Something in the way he said the words, the way he looked at her, made Alexia feel unaccountably warm. He was so damned agreeable that she found she had to remind himself what he was and whom he worked for.
And she didn’t dare make the mistake of believing that this mild behavior wasn’t just a cover for savagery that would reveal itself the instant she let him think she trusted him.
“I don’t expect you to trust me,” Damon said, as if he’d been reading her mind—an ability she was pretty sure not even full vampires possessed. “But we can do nothing if you don’t release me.”
Alexia wasn’t in any hurry to follow his pointed suggestion. “First I want to know exactly what you plan to do.”
He shifted as if he were trying to make himself more comfortable, but Alexia could see the tension in every line of his hard, lean body—tension that belied his easy manner. “I suggest we approach the settlement together,” he said, “and once we’re close enough to observe the colonists’ activities, we’ll separate. At the end of a set time we rendezvous and pool our information.”
Too simple, Alexia thought. Much too simple. “Why do you think we’ll come up with different information?” she asked.
“Because we are different, you and I.”
She knew that technically that wasn’t as true as she wanted it to be. Over the years Aegis had determined that Daysiders and dhampires were much alike in their speed, strength and senses, with one or the other holding slight advantages in a few areas. Neither was as strong and fast as a Nightsider, but both held the advantage of being able to move freely in daylight without suffering the deadly burns that afflicted full vampires.

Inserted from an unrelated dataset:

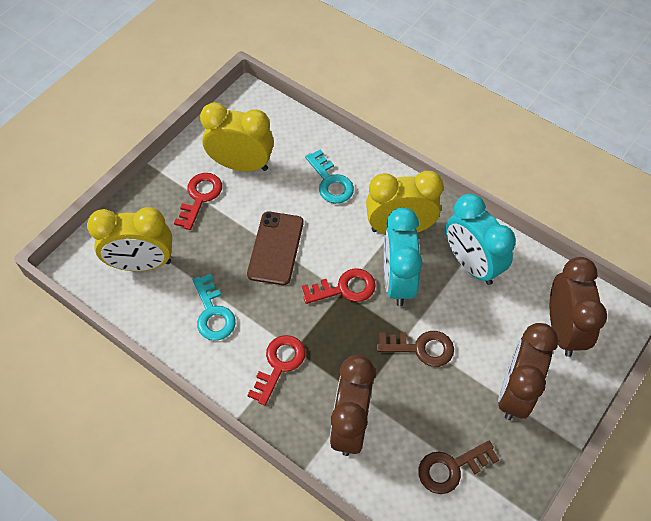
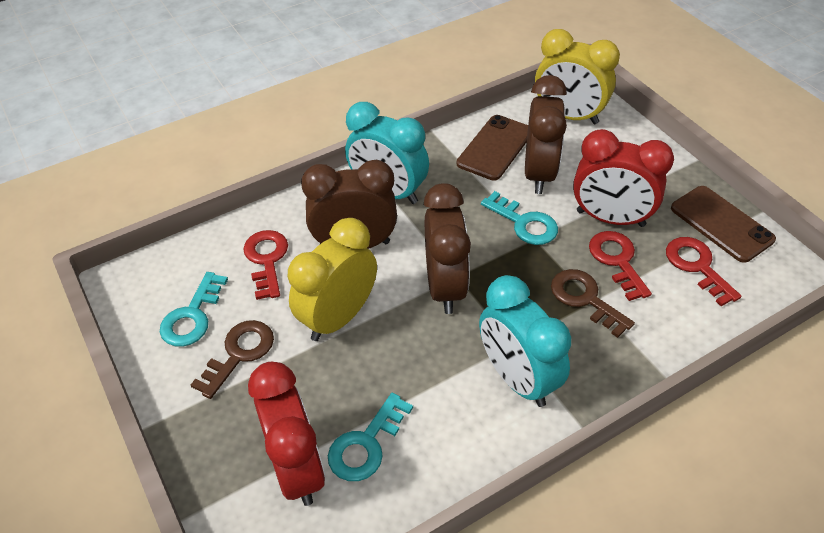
brown phone: [247,212,303,285] = 1 -> [457,115,528,181] [671,186,776,263] = 2
red clock: none = 0 -> [248,362,325,506] [573,129,674,227] = 2
turquoise key: [193,274,236,341] [305,149,354,204] = 2 -> [160,272,228,347] [328,393,413,481] [481,191,558,245] = 3
yellow clock: [87,207,172,271] [200,102,274,172] [366,171,443,234] = 3 -> [288,218,377,341] [535,29,620,124] = 2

The only comfort Alexia took from the comparison was that dhampires were, without exception, on the side of law and decency, while Damon’s kind served an evil, corrupt society of unrepentant killers. And while they lived on blood like their masters, no dhampir would ever give way to that sick, unnatural hunger.
“Yes,” she said coldly. “We are very different.”
He stared into her eyes again, and she felt as if she could fall right into that spellbinding blackness and never come out again. “But not so different that we cannot understand each other,” he reminded her. “And in one way we are very much alike.”
“What way?”
“We are both outsiders in our worlds.”
Alexia wasn’t about to admit how true that was, but Damon had freely offered information that seemed a little too personal to share with an enemy. It had to be part of a plan to get her off guard.
“Have you ever met a dhampir before?” she asked.
“I have only observed from a distance.”
Once again his candidness surprised her, though he could, of course, be lying.
“You don’t allow the birth of my kind in Erebus,” she said, testing him.
“Such matters are the province of the Bloodmasters.”
“Do they kill my kind when they’re born, or before?”
“Such conception is forbidden.”
“Funny how that didn’t stop vampire males from impregnating human females during the War. But then again, they didn’t have any part in raising the children they created. None of our mothers had much choice about conceiving, but at least they didn’t discard us.” She paused, remembering to breathe. “We have a unique place in the Enclaves, and a purpose. What about you?”
“If I had no purpose, I would not be here.”
“So even though you’re an outsider, you’re loyal to your masters.”
“As loyal as you are to yours.” His expression, previously so mild, went cold. “Tell me, how much choice did you have in becoming an agent of your city, risking your life every time you leave it?”
“How much choice were you given to be what you are?”